The 61 surviving nuns recently completed their last round of intellectual and physical tests for the Nun Study, one of the world's most comprehensive neurological research projects.
One final sacrifice remains: When they die, their brains will be taken for further study, joining a collection of hundreds of other brains donated by the the nuns who died before them.
Sister Treanor, a 93-year-old former school principal who is one of the last of the volunteers at a Wilton convent, looks at her participation as service, not sacrifice.
"I've tried to do good while I'm alive, and I liked the idea that I could do something good after death," she said.
With the modesty of their calling, the nuns attribute the study's success to researcher Dr. David Snowdon, downplaying their own countless hours of interviews and testing over the decades.
"I never minded having my brain checked out. It kept me out of trouble," said 96-year-old Sister Antoine Daniel.
Researchers say Snowdon's work already has produced interesting results, including a finding that people who challenge themselves intellectually can apparently delay or prevent the onset of Alzheimer's symptoms.
Snowdon's work also suggests that in people predisposed to Alzheimer's, a stroke or head trauma can speed the disease's progression
- an argument for wearing seat belts, helmets and other protective gear.
He also has researched the levels of folic acid in the blood of deceased nuns with and without dementia; why nuns with positive attitudes and creative verbal skills tend to live longer than their glass-half-empty peers; and other questions.
"We'll continue to learn from the sisters for many, many years to come," Snowdon said.

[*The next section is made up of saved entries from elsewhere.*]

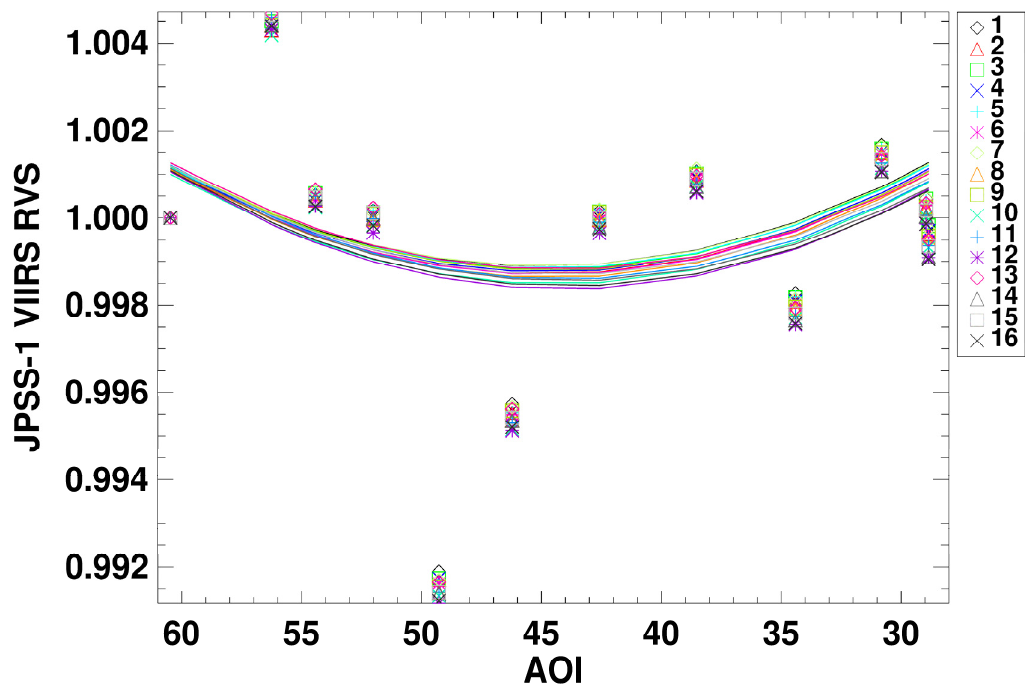
Figure 6. Band M9 HAM side A RVS and Fits for all Detectors.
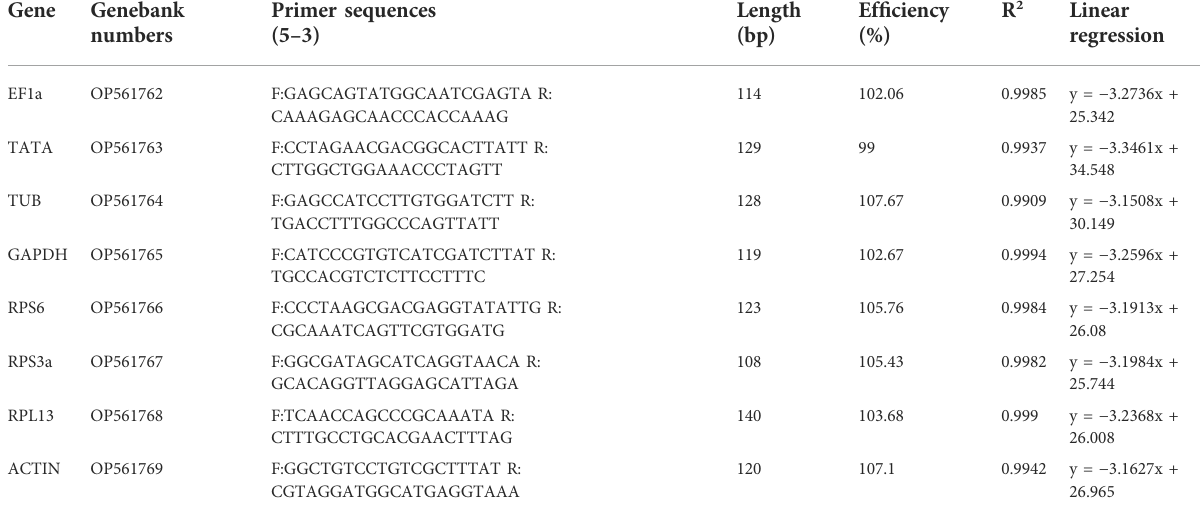
TABLE 1 Primers and amplicon characteristics for the selected reference gene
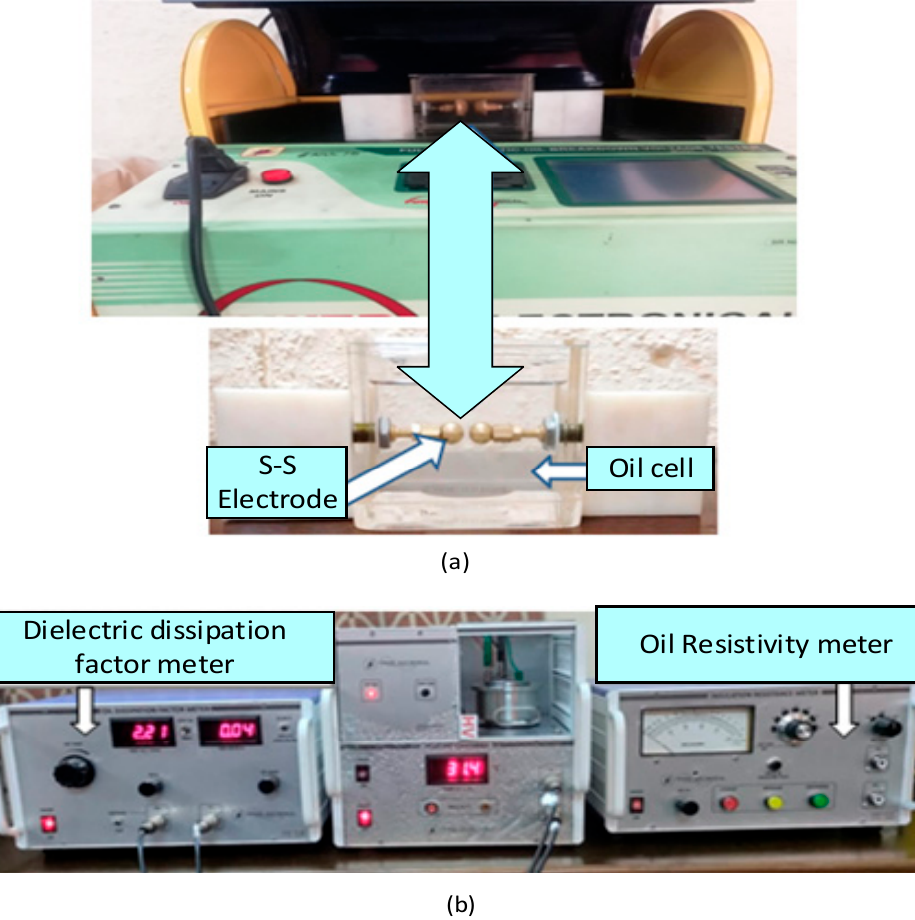
Figure 4. Experimental set-up to measure ( a ) AC Breakdown voltage of oils and ( b ) DC Resistivity and dielectric dissipation factor.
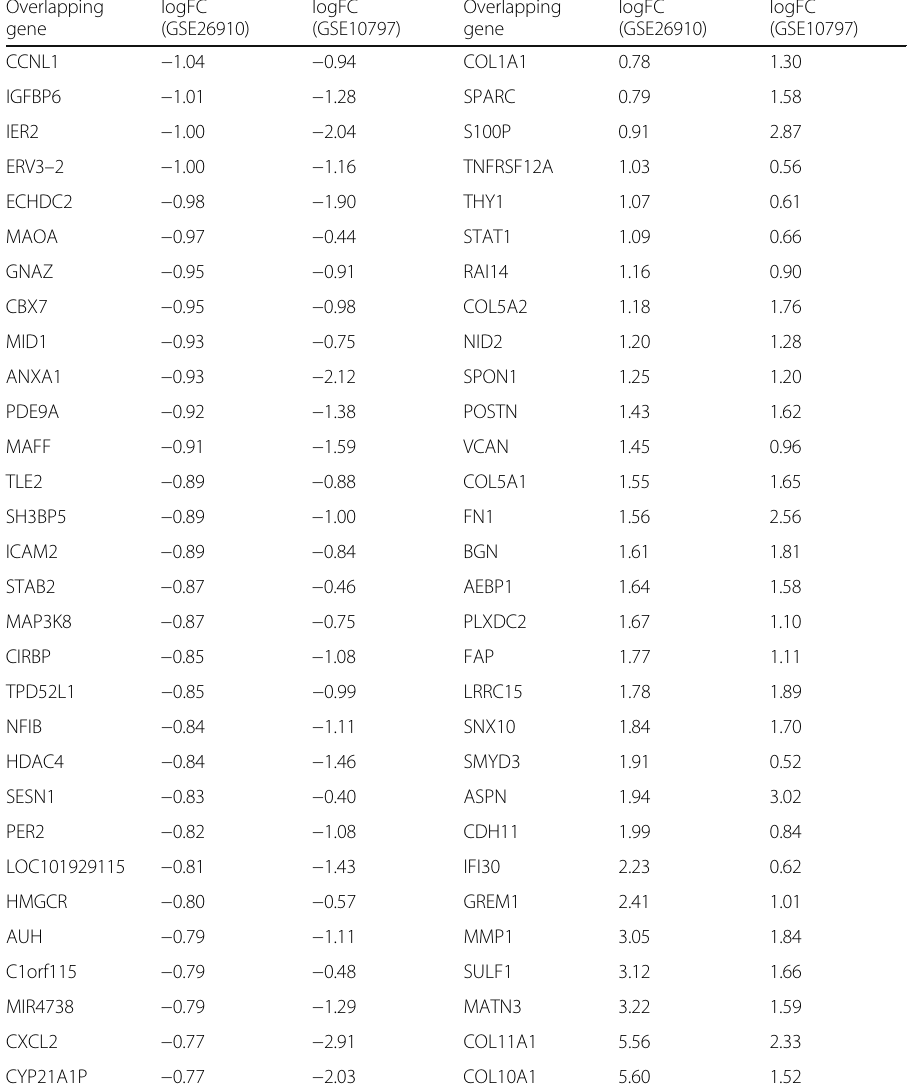
Table 1 The common genes altered in both the GSE26910 and GSE10797 datasets (Continued) Overlapping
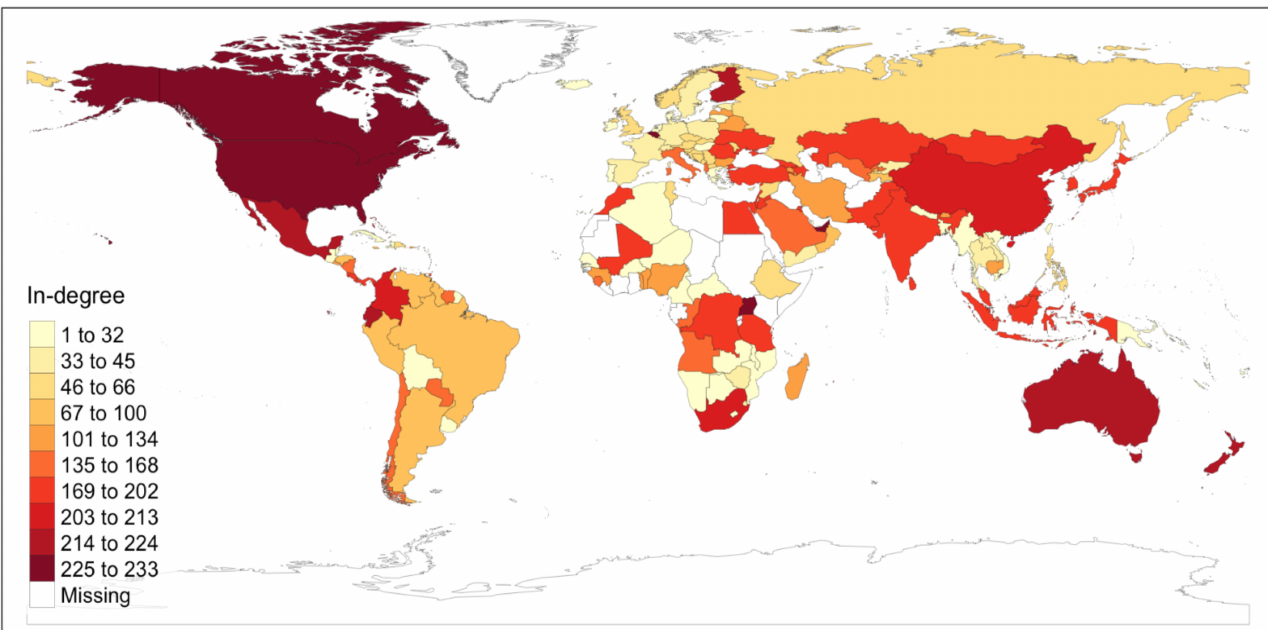
Figure 2. In-degrees. Source: authors.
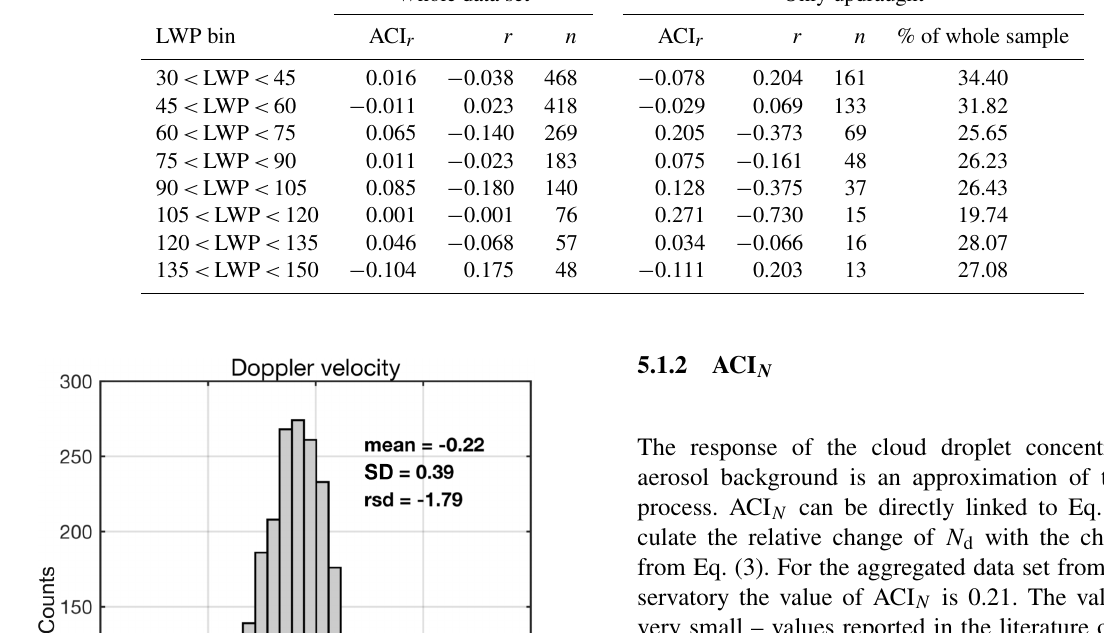
Table 2. ACI r (Eq. 4) together with Pearson product–moment correlation coefficient, r , calculated between ln( r e ) and ln(ATB) calculated for the aggregated data set. Data are divided in to bins of LWP. ACI r is calculated for the whole data set and only for the updraught areas. The number of measurements in each bin ( n ) and the percentage of data available for the updraught only areas are also presented. Whole data set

Snowdon was a nervous young epidemiology professor at the University of Minnesota when he approached the first group of nuns in 1986 at the School Sisters of Notre Dame order in Mankato, Minn.
Although Pope Pius XII had declared in 1956 that donating organs was acceptable in the Roman Catholic faith, asking nuns to leave their brains to science for post-mortem testing was a delicate task. That was especially true for Snowdon, who had attended Catholic school and still viewed nuns with a mix of reverence and intimidation.
Yet getting them to donate their brains was critical because the only indisputable diagnosis of Alzheimer's comes from examining a patient's brain after death.